Les perturbateurs endocriniens en question

Les perturbateurs endocriniens en question

Les perturbateurs endocriniens en question

Un mot un peu barbare pour qualifier des substances qui viennent perturber l’équilibre hormonal de l’organisme. Qu’est ce que l’équilibre hormonal et quelle importance pour la santé ? Qu’est ce que les perturbateurs endocriniens et quel est leur impact sur la santé ?

Qu’est ce que les perturbateurs endocriniens ?

Un perturbateur endocrinien est une molécule qui peut agir de différentes manières :

  1. Mimer l’action d’une hormone en présentant une structure moléculaire similaire à celle d’une hormone naturelle. C’est le cas du bisphénol A.
  2. Bloquer l’action d’une hormone en saturant son récepteur.
  3. Interférer avec l’action de l’hormone, et perturber son fonctionnement.
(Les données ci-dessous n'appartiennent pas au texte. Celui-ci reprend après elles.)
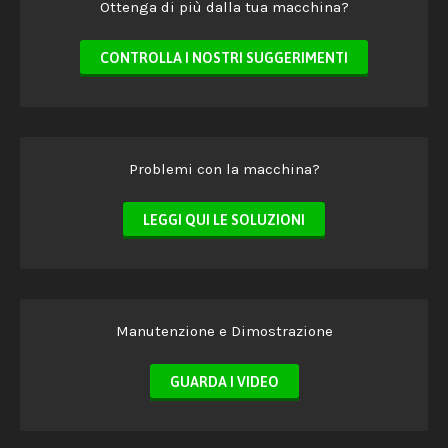
Ottenga di più dalla tua macchina?
CONTROLLA I NOSTRI SUGGERIMENTI
Problemi con la macchina?
LEGGI QUI LE SOLUZIONI
Manutenzione e Dimostrazione
GUARDA I VIDEO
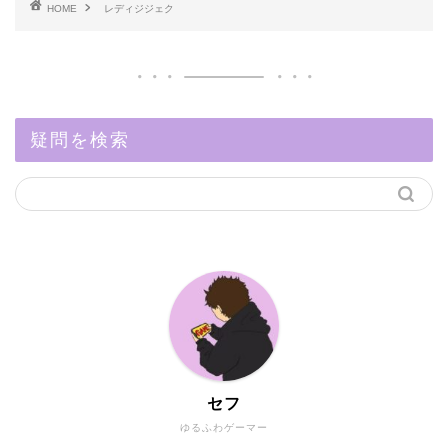
HOME
レディジジェク
疑問を検索
セフ
ゆるふわゲーマー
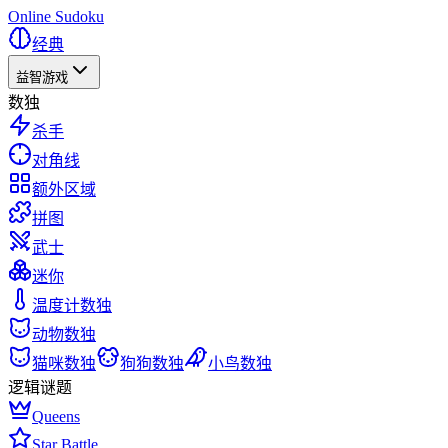
Online Sudoku
经典
益智游戏
数独
杀手
对角线
额外区域
拼图
武士
迷你
温度计数独
动物数独
猫咪数独
狗狗数独
小鸟数独
逻辑谜题
Queens
Star Battle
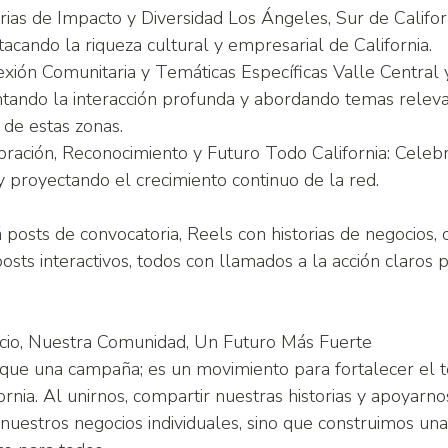
rias de Impacto y Diversidad Los Ángeles, Sur de Califor
tacando la riqueza cultural y empresarial de California.
xión Comunitaria y Temáticas Específicas Valle Central 
tando la interacción profunda y abordando temas releva
de estas zonas.
bración, Reconocimiento y Futuro Todo California: Celeb
 proyectando el crecimiento continuo de la red.
 posts de convocatoria, Reels con historias de negocios, 
sts interactivos, todos con llamados a la acción claros 
cio, Nuestra Comunidad, Un Futuro Más Fuerte
que una campaña; es un movimiento para fortalecer el te
ornia. Al unirnos, compartir nuestras historias y apoyar
uestros negocios individuales, sino que construimos un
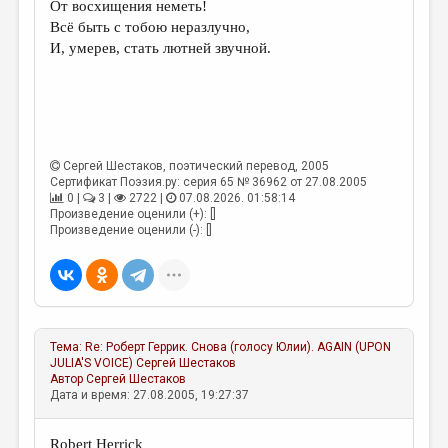
От восхищения неметь!
Всё быть с тобою неразлучно,
ДАЙДЖЕСТ
И, умерев, стать лютней звучной.
ПРОИЗВЕДЕНИЯ
ПЕРЕВОДЫ
КОНКУРСЫ
Сергей Шестаков
, поэтический перевод, 2005
ДЕТСКАЯ КОМНАТА
Сертификат Поэзия.ру: серия 65 № 36962 от 27.08.2005
0 |
3 |
2722 |
07.08.2026. 01:58:14
КНИЖНАЯ ПОЛКА
Произведение оценили (+): []
Произведение оценили (-): []
ОБЗОР ЛИТЕРАТУРЫ
СТРАНИЦЫ ПАМЯТИ
ОБЪЯВЛЕНИЯ
Тема:
Re: Роберт Геррик. Снова (голосу Юлии). AGAIN (UPON
КОЛОНКА РЕДАКТОРА
JULIA'S VOICE)
Сергей Шестаков
Автор
Сергей Шестаков
РЕДКОЛЛЕГИЯ
Дата и время: 27.08.2005, 19:27:37
ОТ РЕДАКЦИИ
Robert Herrick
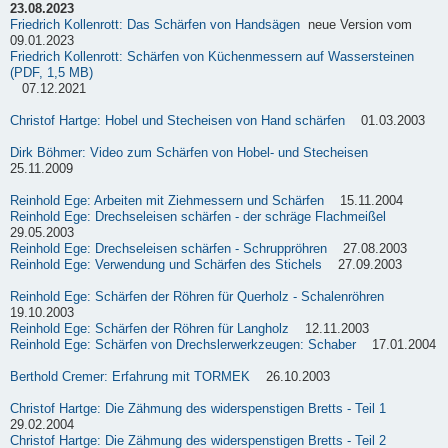
23.08.2023
Friedrich Kollenrott: Das Schärfen von Handsägen
neue Version vom
09.01.2023
Friedrich Kollenrott: Schärfen von Küchenmessern auf Wassersteinen
(PDF, 1,5 MB)
07.12.2021
Christof Hartge: Hobel und Stecheisen von Hand schärfen
01.03.2003
Dirk Böhmer: Video zum Schärfen von Hobel- und Stecheisen
25.11.2009
Reinhold Ege: Arbeiten mit Ziehmessern und Schärfen
15.11.2004
Reinhold Ege: Drechseleisen schärfen - der schräge Flachmeißel
29.05.2003
Reinhold Ege: Drechseleisen schärfen - Schruppröhren
27.08.2003
Reinhold Ege: Verwendung und Schärfen des Stichels
27.09.2003
Reinhold Ege: Schärfen der Röhren für Querholz - Schalenröhren
19.10.2003
Reinhold Ege: Schärfen der Röhren für Langholz
12.11.2003
Reinhold Ege: Schärfen von Drechslerwerkzeugen: Schaber
17.01.2004
Berthold Cremer: Erfahrung mit TORMEK
26.10.2003
Christof Hartge: Die Zähmung des widerspenstigen Bretts - Teil 1
29.02.2004
Christof Hartge: Die Zähmung des widerspenstigen Bretts - Teil 2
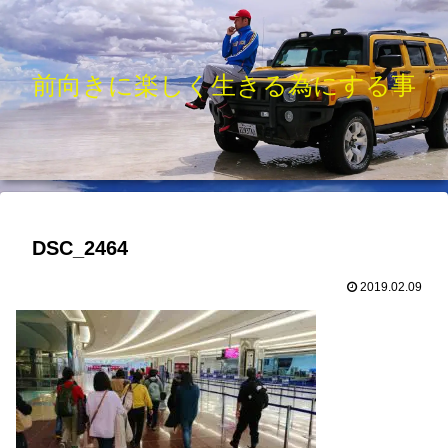
前向きに楽しく生きる為にする事
DSC_2464
2019.02.09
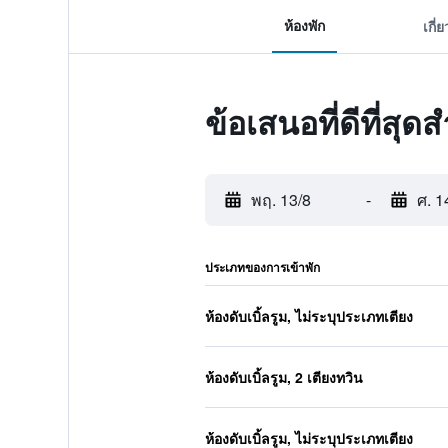
ห้องพัก
เกี่
ข้อเสนอที่ดีที่สุด
พฤ. 13/8
-
ศ. 1
ประเภทของการเข้าพัก
ห้องดับเบิ้ลรูม, ไม่ระบุประเภทเตียง
ห้องดับเบิ้ลรูม, 2 เตียงทวิน
ห้องดับเบิ้ลรูม, ไม่ระบุประเภทเตียง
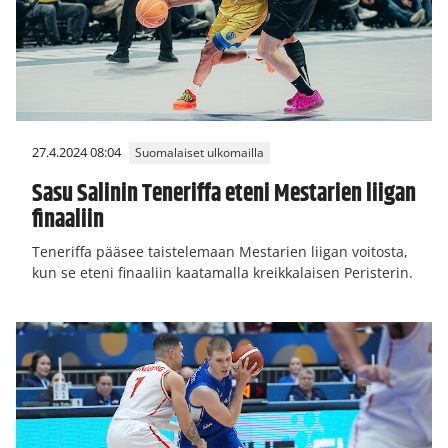
27.4.2024 08:04
Suomalaiset ulkomailla
Sasu Salinin Teneriffa eteni Mestarien liigan
finaaliin
Teneriffa pääsee taistelemaan Mestarien liigan voitosta,
kun se eteni finaaliin kaatamalla kreikkalaisen Peristerin.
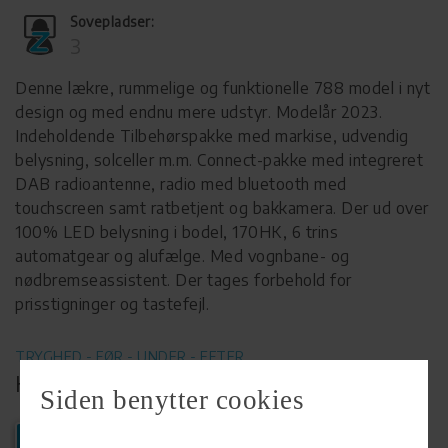
Sovepladser:
3
Denne lækre, rummelige og funktionelle 788 model i nyt
design og med endnu mere udstyr. Modelår 2023.
Indeholdende Tilbehørspakke med markise, udvendig
belysning, solceller m.m. Connect-pakke med integreret
DAB radioantenne, radio med bluetooth med
touchscreen samt ratbetjent og bakkamera. Der ud over
100% LED belysning i bodel, 170HK, 6 trins
automatgear og alufælge. Med vognbane- og
nødbremseassistent. Der tages forbehold for
prisstigninger og tastefejl.
TRYGHED - FØR - UNDER - EFTER
KØB HOS FORHANDLER
Siden benytter cookies
Ring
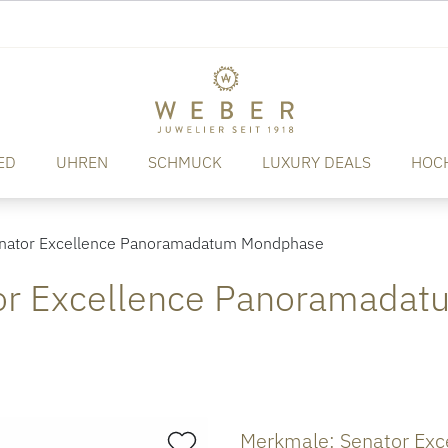
ED
UHREN
SCHMUCK
LUXURY DEALS
HOC
nator Excellence Panoramadatum Mondphase
ator Excellence Panoramad
Merkmale: Senator Ex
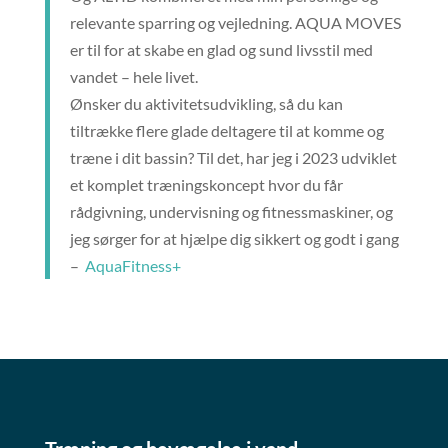
relevante sparring og vejledning. AQUA MOVES
er til for at skabe en glad og sund livsstil med
vandet – hele livet.
Ønsker du aktivitetsudvikling, så du kan
tiltrække flere glade deltagere til at komme og
træne i dit bassin? Til det, har jeg i 2023 udviklet
et komplet træningskoncept hvor du får
rådgivning, undervisning og fitnessmaskiner, og
jeg sørger for at hjælpe dig sikkert og godt i gang
–
AquaFitness+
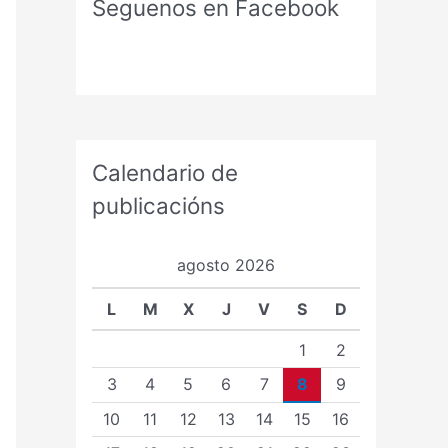
Seguenos en Facebook
Calendario de
publicacións
agosto 2026
L
M
X
J
V
S
D
1
2
3
4
5
6
7
8
9
10
11
12
13
14
15
16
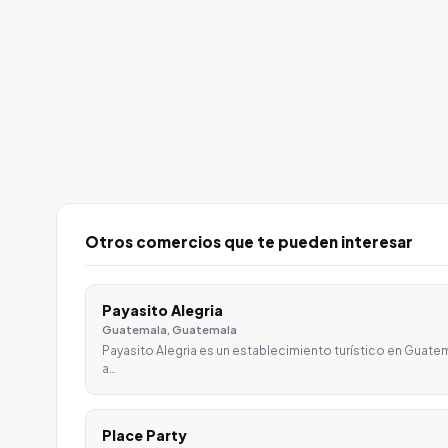
Otros comercios que te pueden interesar
Payasito Alegria
Guatemala, Guatemala
Payasito Alegria es un establecimiento turístico en Guat
a…
Place Party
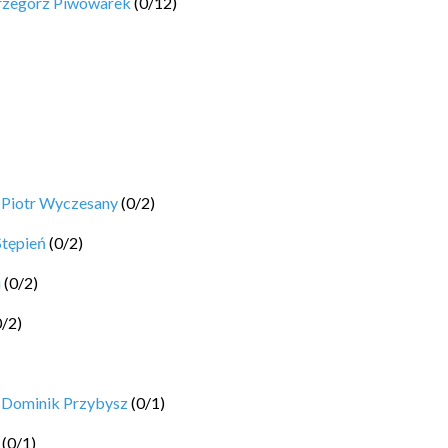
rzegorz Piwowarek
(
0
/
12
)
y
Piotr Wyczesany
(
0
/
2
)
Stępień
(
0
/
2
)
i
(
0
/
2
)
0
/
2
)
y
Dominik Przybysz
(
0
/
1
)
(
0
/
1
)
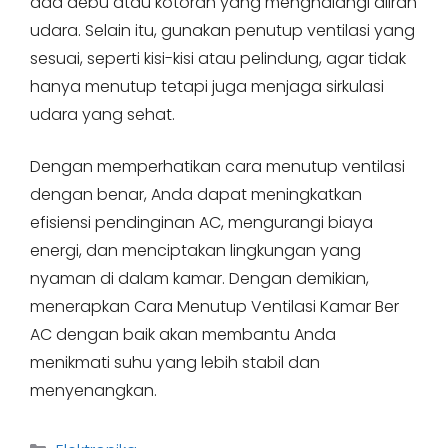
ada debu atau kotoran yang menghalangi aliran
udara. Selain itu, gunakan penutup ventilasi yang
sesuai, seperti kisi-kisi atau pelindung, agar tidak
hanya menutup tetapi juga menjaga sirkulasi
udara yang sehat.
Dengan memperhatikan cara menutup ventilasi
dengan benar, Anda dapat meningkatkan
efisiensi pendinginan AC, mengurangi biaya
energi, dan menciptakan lingkungan yang
nyaman di dalam kamar. Dengan demikian,
menerapkan Cara Menutup Ventilasi Kamar Ber
AC dengan baik akan membantu Anda
menikmati suhu yang lebih stabil dan
menyenangkan.
Categories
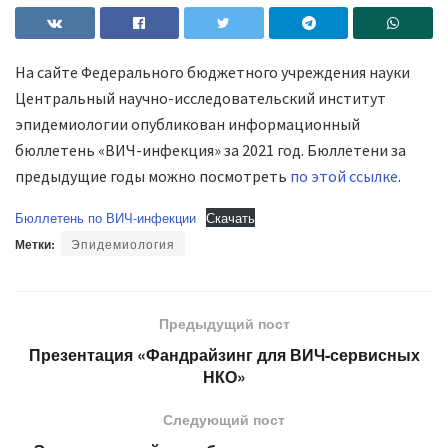
На сайте Федерального бюджетного учреждения науки
Центральный научно-исследовательский институт
эпидемиологии опубликован информационный
бюллетень «ВИЧ-инфекция» за 2021 год. Бюллетени за
предыдущие годы можно посмотреть
по этой ссылке
.
Бюллетень по ВИЧ-инфекции
Скачать
Метки:
Эпидемиология
Предыдущий пост
Презентация «Фандрайзинг для ВИЧ-сервисных
НКО»
Следующий пост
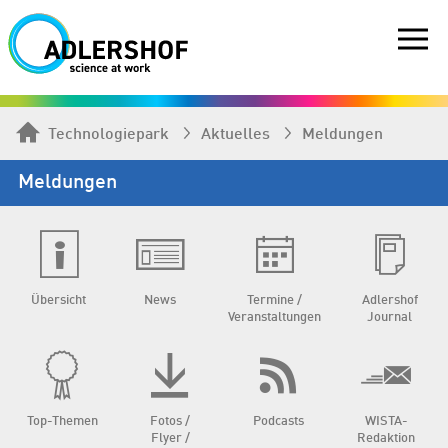
Technologiepark
Aktuelles
Meldungen
Meldungen
Übersicht
News
Termine /
Adlershof
Veranstaltungen
Journal
Top-Themen
Fotos /
Podcasts
WISTA-
Flyer /
Redaktion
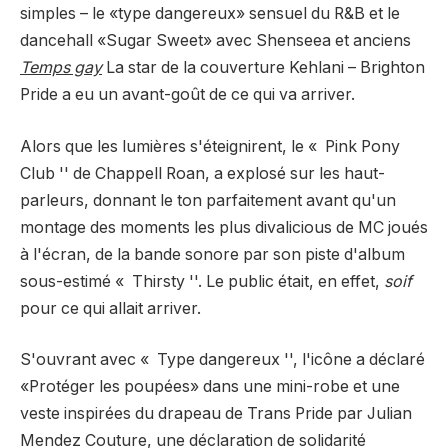
simples – le «type dangereux» sensuel du R&B et le
dancehall «Sugar Sweet» avec Shenseea et anciens
Temps gay
La star de la couverture Kehlani – Brighton
Pride a eu un avant-goût de ce qui va arriver.
Alors que les lumières s'éteignirent, le « Pink Pony
Club '' de Chappell Roan, a explosé sur les haut-
parleurs, donnant le ton parfaitement avant qu'un
montage des moments les plus divalicious de MC joués
à l'écran, de la bande sonore par son piste d'album
sous-estimé « Thirsty ''. Le public était, en effet,
soif
pour ce qui allait arriver.
S'ouvrant avec « Type dangereux '', l'icône a déclaré
«Protéger les poupées» dans une mini-robe et une
veste inspirées du drapeau de Trans Pride par Julian
Mendez Couture, une déclaration de solidarité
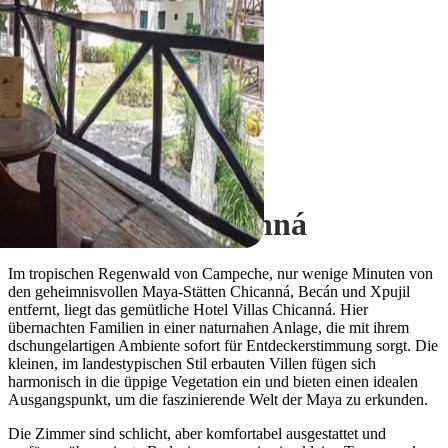
Xpujil
Hotel Villas Chicanná
Im tropischen Regenwald von Campeche, nur wenige Minuten von
den geheimnisvollen Maya-Stätten Chicanná, Becán und Xpujil
entfernt, liegt das gemütliche Hotel Villas Chicanná. Hier
übernachten Familien in einer naturnahen Anlage, die mit ihrem
dschungelartigen Ambiente sofort für Entdeckerstimmung sorgt. Die
kleinen, im landestypischen Stil erbauten Villen fügen sich
harmonisch in die üppige Vegetation ein und bieten einen idealen
Ausgangspunkt, um die faszinierende Welt der Maya zu erkunden.
Die Zimmer sind schlicht, aber komfortabel ausgestattet und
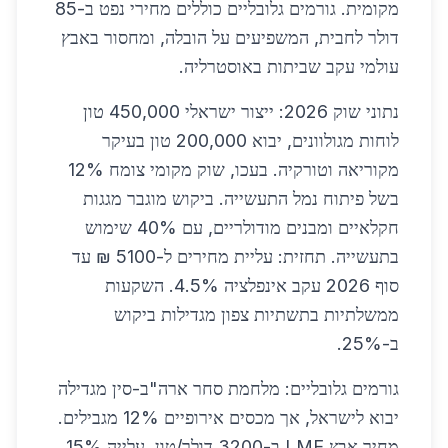
מקומית. גורמים גלובליים כוללים מחירי נפט ב-85
דולר לחבית, המשפיעים על הובלה, ומחסור באבץ
עולמי עקב שביתות באוסטרליה.
נתוני שוק 2026: ייצור ישראלי 450,000 טון
לוחות מגולוונים, יבוא 200,000 טון בעיקר
מקוריאה וטורקיה. בעכו, שוק מקומי צומח 12%
בשל פיתוח נמל התעשייה. ביקוש מוגבר מגגות
חקלאיים ומבנים מודולריים, עם 40% שימוש
בתעשייה. תחזית: עליית מחירים ל-5100 ₪ עד
סוף 2026 עקב אינפלציה 4.5%. השקעות
ממשלתיות בתשתיות צפון מגדילות ביקוש
ב-25%.
גורמים גלובליים: מלחמת סחר ארה"ב-סין מגדילה
יבוא לישראל, אך מכסים אירופיים 12% מגבילים.
מחיר אבץ LME ב-3200 דולר/טון, עלייה 15%.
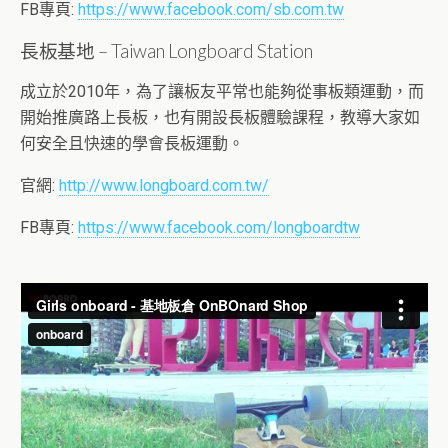
FB專頁:
https://www.facebook.com/sb.com.tw
長板基地 – Taiwan Longboard Station
成立於2010年，為了讓板友平常也能夠從事板類運動，而
開始推廣路上長板，也有開設長板體驗課程，教導大家如
何安全且快速的學會長板運動。
官網:
http://www.longboard.com.tw/
FB專頁:
https://www.facebook.com/longboardtw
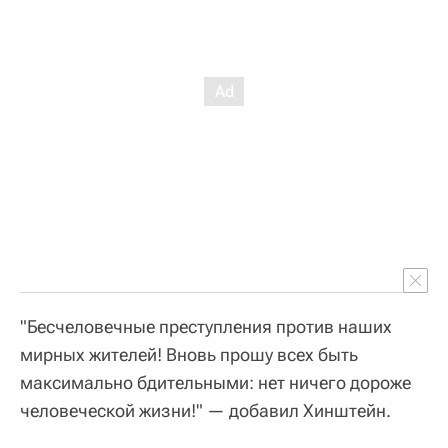
"Бесчеловечные преступления против наших
мирных жителей! Вновь прошу всех быть
максимально бдительными: нет ничего дороже
человеческой жизни!" — добавил Хинштейн.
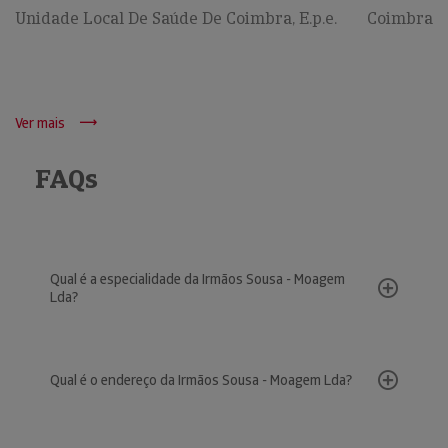
Unidade Local De Saúde De Coimbra, E.p.e.
Coimbra
Ver mais
FAQs
Qual é a especialidade da Irmãos Sousa - Moagem
Lda?
Qual é o endereço da Irmãos Sousa - Moagem Lda?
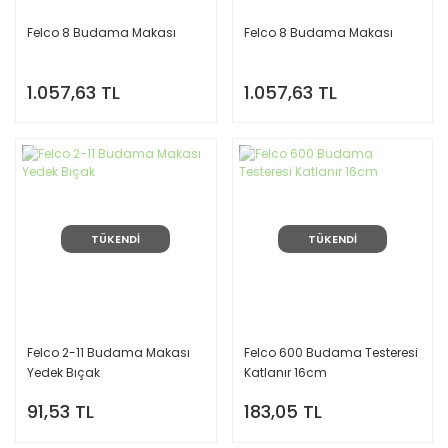
Felco 8 Budama Makası
Felco 8 Budama Makası
1.057,63 TL
1.057,63 TL
TÜKENDİ
TÜKENDİ
Felco 2-11 Budama Makası
Felco 600 Budama Testeresi
Yedek Bıçak
Katlanır 16cm
91,53 TL
183,05 TL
Le problème avec ces substances c’est qu’elles peuvent agir à très petites doses, exactement comme les hormones. Le deuxième problème est celui de la difficulté de prouver les effets néfastes, car ceux-ci peuvent s’étaler dans le temps pour aller toucher la génération suivante. Ils peuvent aussi tout simplement être impossibles à isoler, du fait de l’impossibilité de mener des enquêtes pouvant prouver l’effet de telle molécule (le bisphénol A par exemple) sur les individus. Car nous vivons dans un environnement tellement pollué. Et ce n’est pas la pollution la plus visible (pollution de l’air dans les grandes villes notamment) qui est la plus dangereuse, c’est celle invisible qui l’est. Celle qui est dans les produits cosmétiques que les millions de femmes utilisent quotidiennement. Celle qui est dans les produits ménagers d’usage quotidien. Celle qui est dans la nourriture industrielle qui remplit nos hypermarchés, etc.

Perturbateurs endocriniens et cancers

Il faut savoir que les cancers féminins sont dits des cancers hormono-dépendants, et qu’ils représentent environ le quart des cas de cancers. Les perturbateurs endocriniens sont effectivement pointés du doigt pour expliquer la hausse du nombre de cancers hormono-dépendants, principalement les cancers du sein et ceux de la prostate.

La nourriture industrielle

Il faut savoir que le traitement industriel de la nourriture, les multiples transformations opérées sur la nourriture que nous avalons, colorants, exhausteurs de goût, etc….produisent un nombre infini de « nouvelles » molécules. Des molécules que l’on connait donc pas, ou mal. On ne connait pas leurs effets sur notre métabolisme. Ce que l’on sait par contre c’est que toutes ces molécules « nouvelles » ne sont pas sans danger pour notre santé. L’effet de perturbation de l’équilibre hormonal n’est en effet pas le plus visible, mais c’est un des plus insidieux et graves.
Un des exemples les plus courants de ces perturbateurs qui peuvent être présents dans vos placards de cuisine : les phtalates. Les phtalates entrent notamment dans la composition des pâtes à tartiner au chocolat. Une grande marque qui est connue pour ne pas mettre de conservateurs dans ses produits est pointée du doigt à cause des fameux phtalates. Elle annonce publiquement que « Le Nutella ne contient pas de phtalates dans sa composition, ni dans son emballage ». Mais l’annonce est très critiquée, car c’est sur les doses que la polémique s’installe. Et en matière de perturbateurs endocriniens, tout le problème est justement dans la dose ! Même en si petites quantités, ces substances agissent sur notre système hormonal…

Le rapport qui appelle l’UE à une action rapide

 Un rapport d’information de la commission des affaires européennes sur la Stratégie européenne sur les Perturbateurs Endocriniens (PE) de l’Assemblée Nationale est apparu le 26 février dernier et présenté à l’AN par M. Jean-Louis Roumégas, Député. Il rappelle les enjeux sanitaires importants que font peser les PE sur la santé publique et le coût financier considérable qu’aurait l’absence d’action publique dans ce domaine. Il appelle l’Europe à publier rapidement une nouvelle stratégie d’ensemble sur les PE pour relancer l’action publique dans ce domaine. Il juge indispensable que l’Union Européenne se dote au plus vite d’une définition unique des PE, fondée sur le critère de danger intrinsèque, et non sur la notion de puissance, mise en avant par l’industrie.
le BPA est remplacé par une autre substance, le bisphénol S, BPS. Utilisé notamment dans les contenants alimentaires. Mais celui-ci semble être aussi perturbateur endocrinien… Une étude parue en 2012 a révélé que les concentrations de BPS contenues dans les urines d’individus de différents pays du monde étaient en augmentation. Un cercle vicieux, on ne sait toujours pas remplacer les substances toxiques dont nos modes de vie semblent si dépendants.